EXERCISE: Only the lines from the one containing "2: (216, 97)" through the end of the entries should be returned, exactly as they are, with the pictures omitted.

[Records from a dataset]
########################################

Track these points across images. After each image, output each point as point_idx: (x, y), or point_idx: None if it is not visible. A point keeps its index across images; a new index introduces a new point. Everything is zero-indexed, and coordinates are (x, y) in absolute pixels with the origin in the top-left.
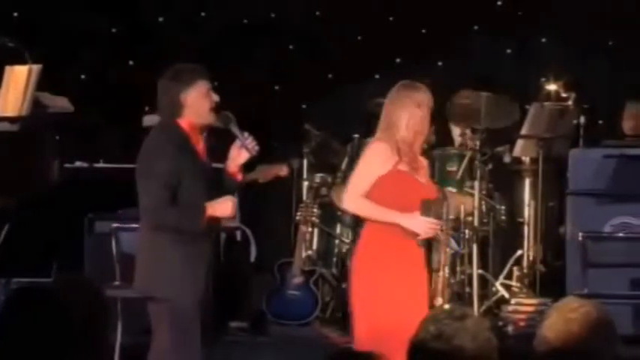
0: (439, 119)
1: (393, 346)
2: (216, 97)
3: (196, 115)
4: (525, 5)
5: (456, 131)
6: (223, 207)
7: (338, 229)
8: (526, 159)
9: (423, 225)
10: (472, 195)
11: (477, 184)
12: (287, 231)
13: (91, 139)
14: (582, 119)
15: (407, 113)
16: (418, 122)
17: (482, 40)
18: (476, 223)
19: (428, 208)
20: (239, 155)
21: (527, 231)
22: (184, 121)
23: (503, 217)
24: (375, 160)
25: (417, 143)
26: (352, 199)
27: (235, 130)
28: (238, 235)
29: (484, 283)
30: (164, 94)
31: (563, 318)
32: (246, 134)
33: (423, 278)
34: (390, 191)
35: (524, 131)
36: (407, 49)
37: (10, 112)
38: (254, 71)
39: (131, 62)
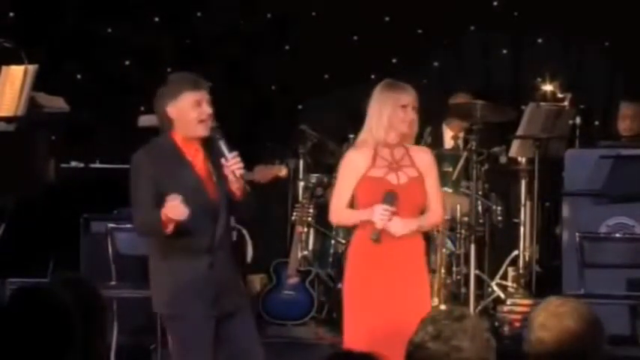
0: (435, 120)
1: (389, 347)
2: (207, 109)
3: (185, 127)
4: (521, 6)
5: (448, 133)
6: (173, 209)
7: (334, 230)
8: (522, 159)
9: (376, 212)
10: (468, 195)
11: (472, 184)
12: (283, 231)
13: (87, 139)
14: (578, 119)
15: (386, 113)
16: (399, 122)
17: (478, 40)
18: (472, 223)
19: (385, 197)
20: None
21: (523, 231)
22: (177, 134)
23: (499, 218)
24: (345, 173)
25: (403, 142)
26: (332, 212)
27: (223, 147)
28: (234, 235)
29: (480, 283)
30: (156, 110)
31: (555, 314)
32: (232, 154)
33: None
34: (363, 199)
35: (520, 131)
36: (403, 50)
37: (6, 112)
38: (250, 72)
39: (127, 62)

########################################

PROBLEM SOLUTION:
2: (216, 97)
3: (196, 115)
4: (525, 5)
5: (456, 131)
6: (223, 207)
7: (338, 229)
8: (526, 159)
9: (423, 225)
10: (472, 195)
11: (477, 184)
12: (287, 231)
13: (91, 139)
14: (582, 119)
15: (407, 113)
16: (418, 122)
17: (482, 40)
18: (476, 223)
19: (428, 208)
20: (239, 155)
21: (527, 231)
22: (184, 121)
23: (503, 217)
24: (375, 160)
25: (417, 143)
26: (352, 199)
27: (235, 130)
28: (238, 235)
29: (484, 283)
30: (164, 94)
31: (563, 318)
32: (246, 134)
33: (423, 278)
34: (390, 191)
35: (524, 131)
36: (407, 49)
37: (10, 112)
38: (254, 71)
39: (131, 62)
0: (435, 120)
1: (389, 347)
2: (207, 109)
3: (185, 127)
4: (521, 6)
5: (448, 133)
6: (173, 209)
7: (334, 230)
8: (522, 159)
9: (376, 212)
10: (468, 195)
11: (472, 184)
12: (283, 231)
13: (87, 139)
14: (578, 119)
15: (386, 113)
16: (399, 122)
17: (478, 40)
18: (472, 223)
19: (385, 197)
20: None
21: (523, 231)
22: (177, 134)
23: (499, 218)
24: (345, 173)
25: (403, 142)
26: (332, 212)
27: (223, 147)
28: (234, 235)
29: (480, 283)
30: (156, 110)
31: (555, 314)
32: (232, 154)
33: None
34: (363, 199)
35: (520, 131)
36: (403, 50)
37: (6, 112)
38: (250, 72)
39: (127, 62)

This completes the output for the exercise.